Vildan Poyraz-   Görsel şiirlere eleştirel bakanlar,  şiirde mananın şekle feda edildiğini düşünmekteler. Bu konu hakkındaki düşüncelerinizi öğrenmek istiyorum?

            Güzel bir konuya değindiniz. Şöyle söyleyeyim; Birincisi mananın görselliğe feda edilmediği post modern şiirler de dahil milyonlarca şiir zaten yazılmış ve bunların hepsi çok muhteşem manalar içeriyor! İkincisi ise görsellik zaten bir anlamdır. Görsellik ve içerikle birlikte yürümeli zaten. Kaldı ki şiir bir söz sanatıdır. Görselliği ortadan kaldırdığınızda çalışmanızdan ne kadar çok şiir kalıyorsa o kadar şiire yakınsınız. Eğer çok derin hakikatleri ifade edecekseniz, öğreteceksiniz, zaten bunun dili şiir değil, nesirdir. Şiir en fazla sezdirir. Bu anlamda Mehmet Akif Ersoy’un bazı ayetleri tercüme ederken, şiirsel dil kullanmasını, diğer bir deyişle kafiye kullanmasını sevmiyorum. Anlam önemli olduğu için Kur’an ayetleri çevrilirken söze ne şiir, ne ses, ne müzik perde olmamalı.

Vildan Poyraz-  Birçok dergide görsel şiirlerinizi takip ediyoruz. Şiirlerinizin dergiciler nezdinde talep görmesi, okuyucuların talebi ile doğru orantılı mıdır sizce. Bu alanda ki değişimleri neye bağlıyorsunuz?

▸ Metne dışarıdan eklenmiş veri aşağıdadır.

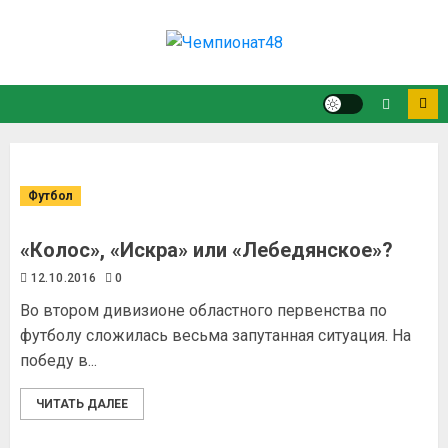
Футбол
«Колос», «Искра» или «Лебедянское»?
12.10.2016
0
Во втором дивизионе областного первенства по
футболу сложилась весьма запутанная ситуация. На
победу в...
ЧИТАТЬ ДАЛЕЕ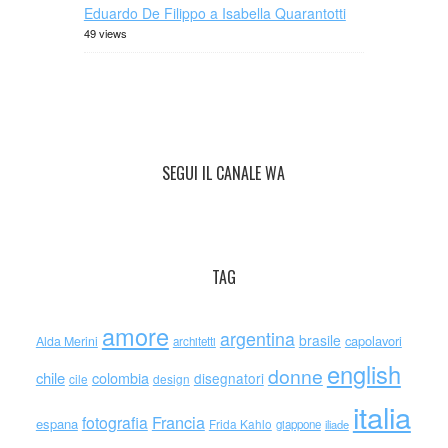
Eduardo De Filippo a Isabella Quarantotti
49 views
SEGUI IL CANALE WA
TAG
amore
argentina
brasile
capolavori
Alda Merini
architetti
english
donne
chile
colombia
disegnatori
cile
design
italia
Francia
fotografia
espana
Frida Kahlo
giappone
iliade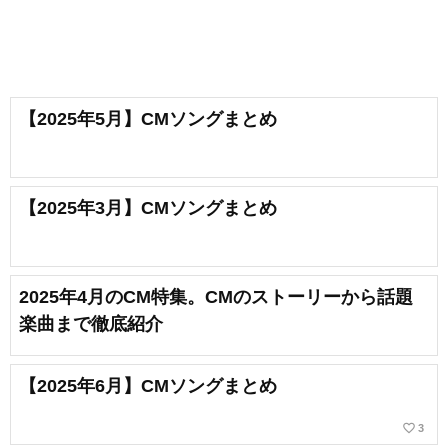
【2025年5月】CMソングまとめ
【2025年3月】CMソングまとめ
2025年4月のCM特集。CMのストーリーから話題
楽曲まで徹底紹介
【2025年6月】CMソングまとめ
favorite_border
3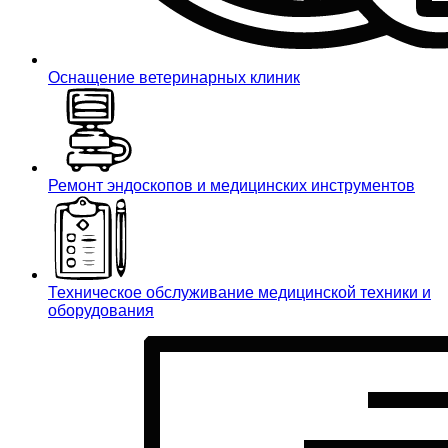
Оснащение ветеринарных клиник
Ремонт эндоскопов и медицинских инструментов
Техническое обслуживание медицинской техники и
оборудования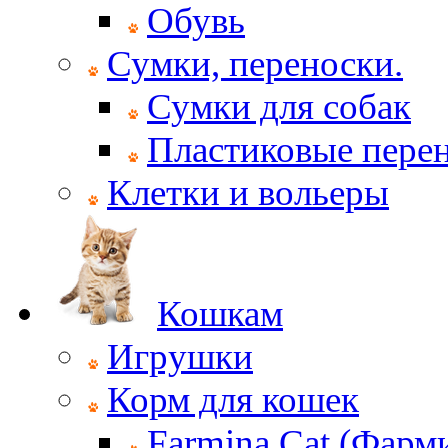
Обувь
Сумки, переноски.
Сумки для собак
Пластиковые пере
Клетки и вольеры
Кошкам
Игрушки
Корм для кошек
Farmina Cat (Фарм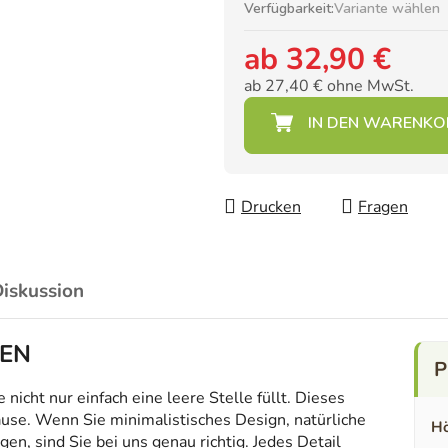
Verfügbarkeit:
Variante wählen
ab
32,90 €
ab
27,40 €
ohne MwSt.
Verkaufspreis:
Drucken
Fragen
iskussion
MEN
icht nur einfach eine leere Stelle füllt. Dieses
ause. Wenn Sie minimalistisches Design, natürliche
Hö
en, sind Sie bei uns genau richtig. Jedes Detail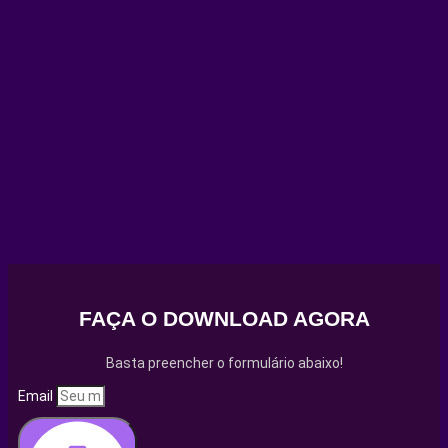
FAÇA O DOWNLOAD AGORA
Basta preencher o formulário abaixo!
Email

            Editörlerin Türk şiirinin geleceğini en iyi bilen kişiler olduğunu inanıyorum. Akademisyenlerin ise şiirin geçmişini! Akademik literatürde çoğunlukla şairin sözünün bitmesi beklenir yani ölmesi. Dergilerde ise şiirle ilgili olarak beklenen şey şairin doğmasıdır. Fen eğitimi almış biri olarak yaptığım gözlem bu.
            Şiirlerimin dergiler nezdinde değer bulmasının nedenine gelince genelleme yapacak olursam görsel şiirlerim sadece görsel olmadığını düşünüyorum. Bu tür şiirlerde yatay ve düşey düzlemde bir bütününün parçası olabilen kelimelerle kurmaya çalıştığım ağlar var. Bu ağ aslında tüm kitabımı da kapsıyor. Dergi okurlarının sevip sevmeyeceği konusunda kesin bir şey söyleyemem. Kesin olan şiiri biçimsel olarak yeni bir üslup ile ortaya koymaya çalışmam.
             
Vildan Poyraz-  Şiir yıllıklarını mutlaka takip ediyorsunuzdur. Şiir yıllıkları hakkındaki görüşlerinizi öğrenmek istiyorum. Bu çalışmalar layıkıyla yapılmakta mıdır?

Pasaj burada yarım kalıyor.